Moonstruck

Eugene O'Neill's tragicomic 'Moon for the Misbegotten' illuminates a love unfulfilled.

Plow the farmland of New England, and you'll curse the very notion of agriculture. Scraping into what's left of the eroded topsoil, a plow will clang and spark against one rock after another. Only with difficulty will you reach the once fertile but now nearly exhausted loam.

On the Connecticut farm of Eugene O'Neill's A Moon for the Misbegotten, the people are as crusty as the land: A flinty roughness protects what remains of their softer, once-rich underlayers.

O'Neill's tragicomedy is enjoying a flawless presentation at Arizona Theatre Company, designed with an eye and ear for detail, directed with psychological insight but without physical or symbolic clutter, and acted with a desperate jocularity that barely disguises the characters' vulnerability, fear and yearning.

The farmhouse scene designed by Kent Dorsey is a wreck now settling into ruin. For 20 years--the date is 1923--this has been the hardscrabble home of tenant farmer Phil Hogan, an Irish immigrant and widower who drinks as mercilessly as he works himself and his daughter and two sons. The boys hate their father and the farm lifestyle, and run off as soon as they're adults; the play opens with the hasty departure of second son Mike, never to be seen again in the production's remaining two and a half hours.

Daughter Josie, however, long ago reached a strange, rough, loving détente with her father. They argue and Josie always keeps a club handy, but it's all ritual bluster, a game that perversely reveals rather than disguises their mutual affection and dependence.

A third player in this game is their landlord, James Tyrone Jr., a failed actor, failed student and failed son--but a remarkably successful alcoholic. The high point of Jim Tyrone's day is showing up at the farmhouse and indulging in well-rehearsed three-way needling with Josie and Hogan.

It's probably the closest thing to friendship any of them have, and between Tyrone and Josie, it could be more--except that Tyrone is a sorrowful, irresponsible drunk who disguises his self-loathing with charm, and Josie is a homely, immensely strong, oversized woman (her father calls her a cow, and O'Neill describes her as "almost a freak," 180 pounds on a 5-foot-11 frame) who disguises her self-loathing with a show of coarseness and pride.

Earlier in his career, O'Neill clad his characters in actual masks. Nothing literally covers a face in A Moon for the Misbegotten, but here, each character does wear an emotional mask; wrench one mask away, and you find another beneath it. As Josie admiringly says, her perpetually scheming father always has a trick behind his tricks, so nobody can see what he's really after. Similarly, Josie and Tyrone spend the second half of the play extricating themselves from ruse after ruse, stripping off one mask, then another, glimpsing each other's raw, true face for just an instant, and then putting the masks back on.

Although the play begins as a comedy, the bitter process of unmasking culminates in one of the most intense love scenes in American theater, a balance of sorrow and yearning and guilt and confession and forgiveness.

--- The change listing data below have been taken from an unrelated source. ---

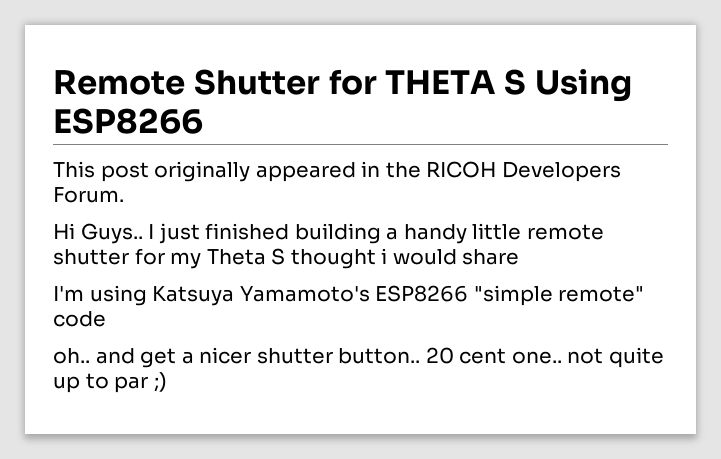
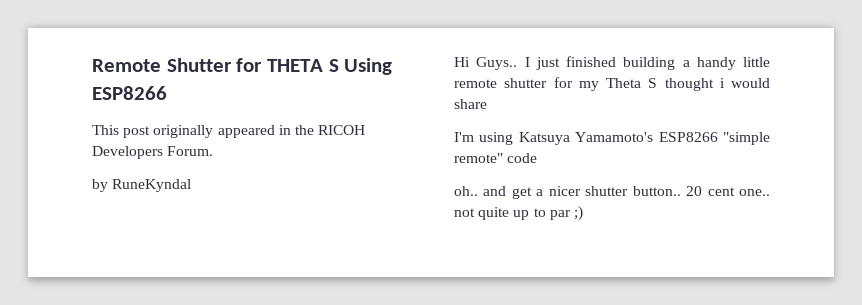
(124, 195) none -> [92,179,192,192] // by RuneKyndal

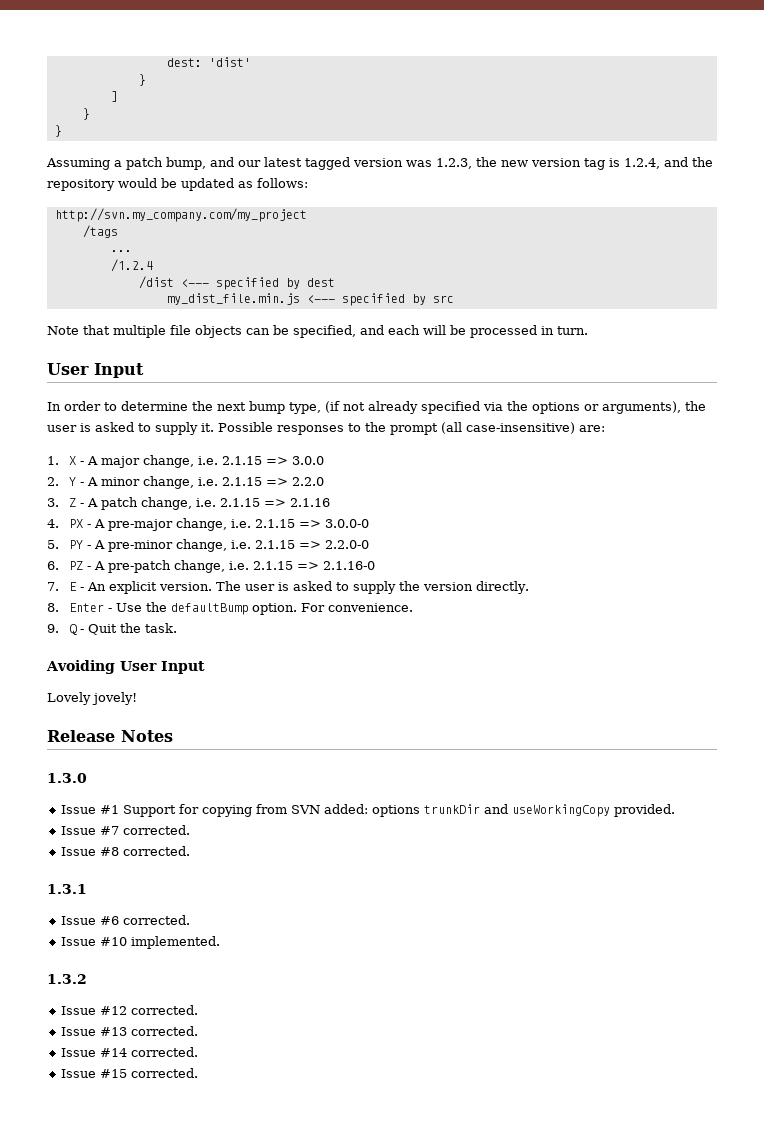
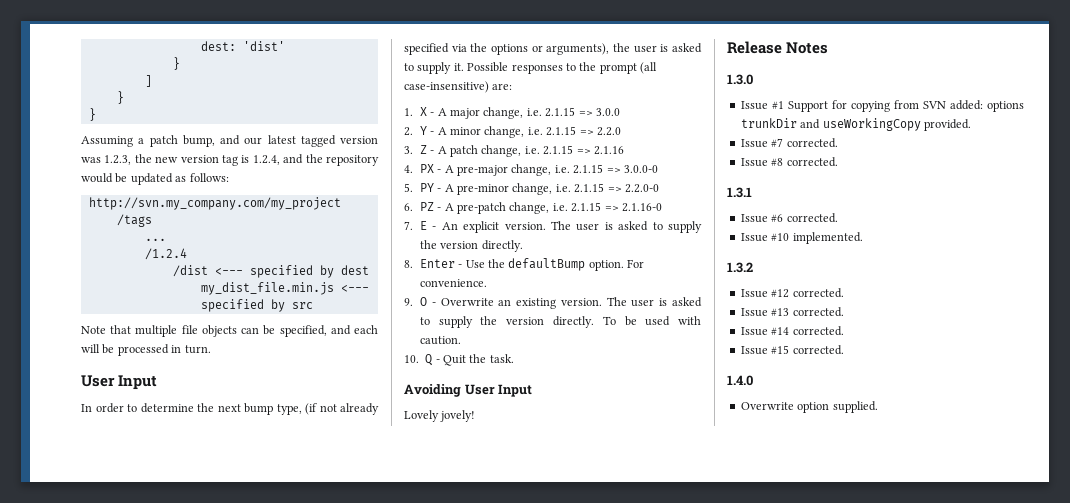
(59, 628) none -> [419,297,702,309] [419,316,701,328] [419,336,461,345] [404,355,419,363] O - Overwrite an existing version. The user is asked to supply the version directly. To be used with caution. // 10.
(198, 1073) none -> [727,375,753,386] [740,401,878,413] // 1.4.0 // Overwrite option supplied.

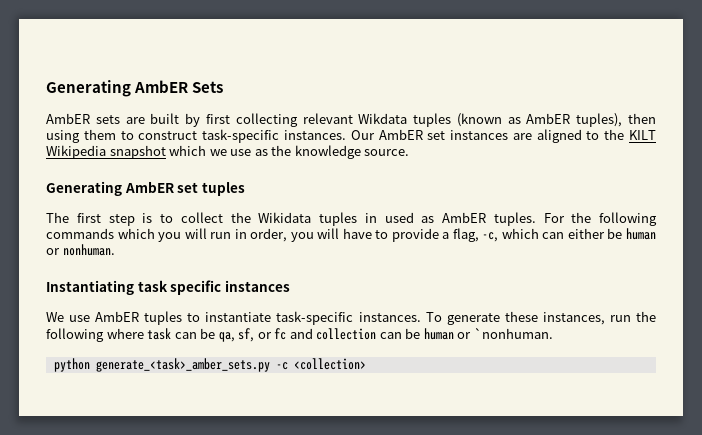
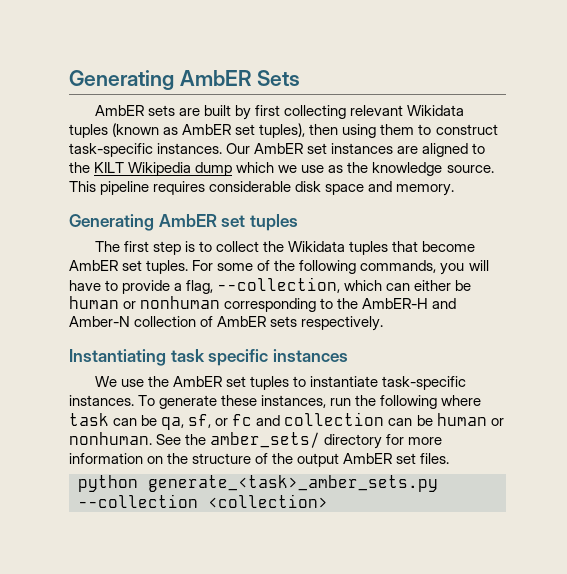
[358,113,408,124] Wikdata -> [407,105,465,116] Wikidata
(571, 118) none -> [235,124,256,135] set
[109,145,166,159] snapshot -> [195,162,233,176] dump
(410, 152) none -> [69,181,455,196] This pipeline requires considerable disk space and memory.
[364,212,657,226] [46,228,288,242] in used as AmbER tuples. For the following commands which you will run in order, -> [392,241,476,252] [69,260,437,274] that become AmbER set tuples. For some of the following commands,
[482,232,499,242] -c, -> [217,277,341,293] --collection,
[62,244,115,256] nonhuman. -> [140,296,457,312] [69,316,384,331] nonhuman corresponding to the AmbER-H and Amber-N collection of AmbER sets respectively.
[95,311,140,322] AmbER -> [148,376,247,387] the AmbER set
[473,327,553,339] `nonhuman. -> [69,432,443,449] [69,453,450,467] nonhuman. See the amber_sets/ directory for more information on the structure of the output AmbER set files.
[275,362,288,370] -c -> [78,494,198,508] --collection

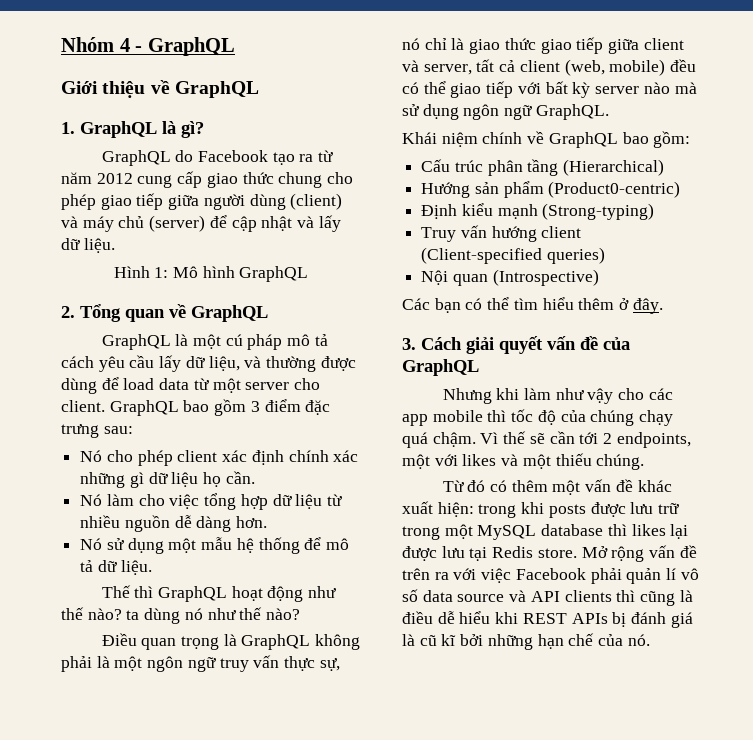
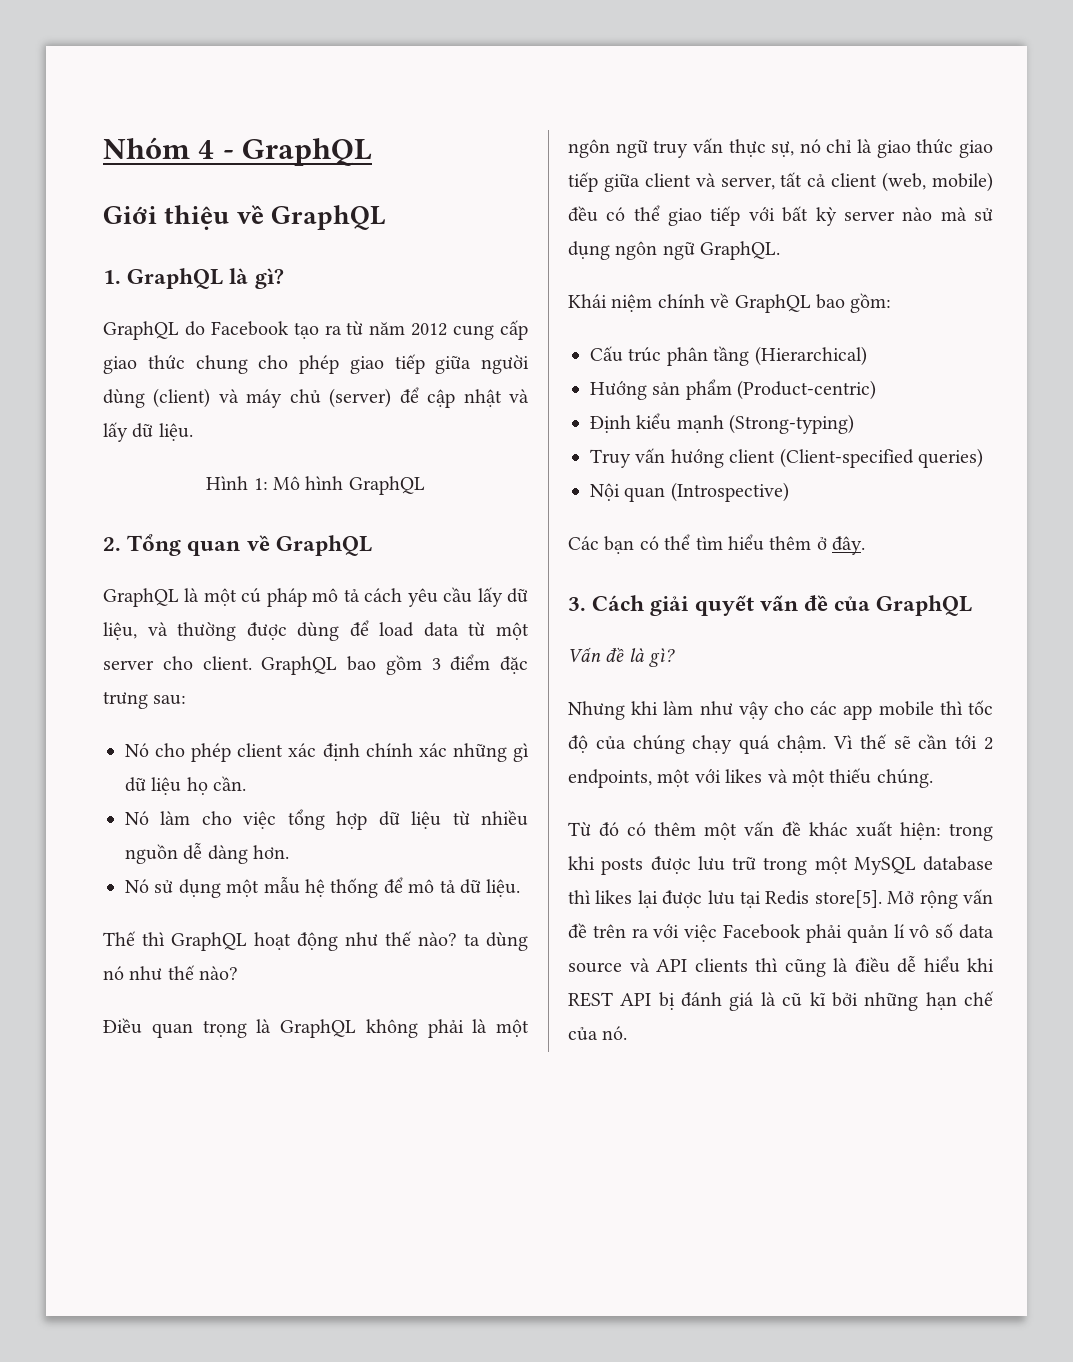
[548,181,681,198] (Product0-centric) -> [737,380,877,400] (Product-centric)
(479, 367) none -> [568,647,676,667] // Vấn đề là gì?
[537,548,577,558] store. -> [814,890,882,908] store[5].
[571,613,608,624] APIs -> [620,993,652,1006] API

It's a tribute to Samantha K. Wyer's tactful, tender direction that as Josie cradles the haggard, exhausted Tyrone in her arms on the farmhouse porch, we're so immersed in the Josie-Tyrone relationship that the scene registers only subconsciously as an allusion to a Renaissance pietà, a painting of Mary holding the dead Jesus. Wyer never makes more than is necessary of O'Neill's potentially heavy Christian and Oedipal references.

Tyrone is played by James Carpenter, returning to ATC for the first time since his heartbreaking portrayal of the incestuous pedophile, Uncle Peck, in How I Learned to Drive. After bringing such humanity to that character, Carpenter must have found Jim Tyrone a snap. Even in his early repartee, Carpenter keeps Tyrone's loneliness and self-disgust simmering right at the surface. It's a remarkable, moving and consistent portrayal of a character who could easily seem schizophrenic.

As Josie, Jeanne Paulsen is no less impressive. Her strength and sternness balanced by wry humor, Paulsen only gradually reveals the pain Josie feels from her own self-image.

Drew Snyder is an engaging Hogan, a feisty old man full of that gimpy swagger you find in proud men of the underclass determined to reign supreme over what little pieces of life they have any chance of controlling.

Christopher M. Williams and Mark DeMichele acquit themselves well in miniscule roles. More prominent is the work of lighting designer Dennis Parichy, who delicately moves the scene from noon through dusk and midnight to the following dawn.

Anticipating the night scenes, Hogan expects the moon to fill Tyrone and maybe Josie with poetry, but the moon instead palely illuminates certain prosaic truths the characters would prefer to keep in the shadows. The moon presides unseen over a story of love grudgingly admitted and peculiarly reciprocated. But it is love, nonetheless.